§ EXERCISE DATA
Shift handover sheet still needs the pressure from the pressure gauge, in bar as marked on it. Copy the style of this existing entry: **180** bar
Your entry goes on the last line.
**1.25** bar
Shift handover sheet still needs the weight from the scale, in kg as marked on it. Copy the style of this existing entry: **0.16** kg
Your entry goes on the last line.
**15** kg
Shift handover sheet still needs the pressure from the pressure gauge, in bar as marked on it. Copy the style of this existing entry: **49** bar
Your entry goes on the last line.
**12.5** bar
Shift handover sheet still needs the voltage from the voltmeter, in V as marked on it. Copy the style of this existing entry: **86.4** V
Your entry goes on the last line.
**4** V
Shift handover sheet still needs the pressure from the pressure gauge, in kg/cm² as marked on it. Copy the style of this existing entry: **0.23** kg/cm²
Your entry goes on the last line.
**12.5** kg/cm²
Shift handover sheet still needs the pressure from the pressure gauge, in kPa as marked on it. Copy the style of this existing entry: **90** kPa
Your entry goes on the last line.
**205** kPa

§ WHAT YOU ARE ASKED TO DO
Give the stretch from the line containing "Shift handover sheet still needs the voltage" through the end of the rows as a numbered list, skipping any blank lines.

§ EXERCISE SOLUTION
1. Shift handover sheet still needs the voltage from the voltmeter, in V as marked on it. Copy the style of this existing entry: **86.4** V
2. Your entry goes on the last line.
3. **4** V
4. Shift handover sheet still needs the pressure from the pressure gauge, in kg/cm² as marked on it. Copy the style of this existing entry: **0.23** kg/cm²
5. Your entry goes on the last line.
6. **12.5** kg/cm²
7. Shift handover sheet still needs the pressure from the pressure gauge, in kPa as marked on it. Copy the style of this existing entry: **90** kPa
8. Your entry goes on the last line.
9. **205** kPa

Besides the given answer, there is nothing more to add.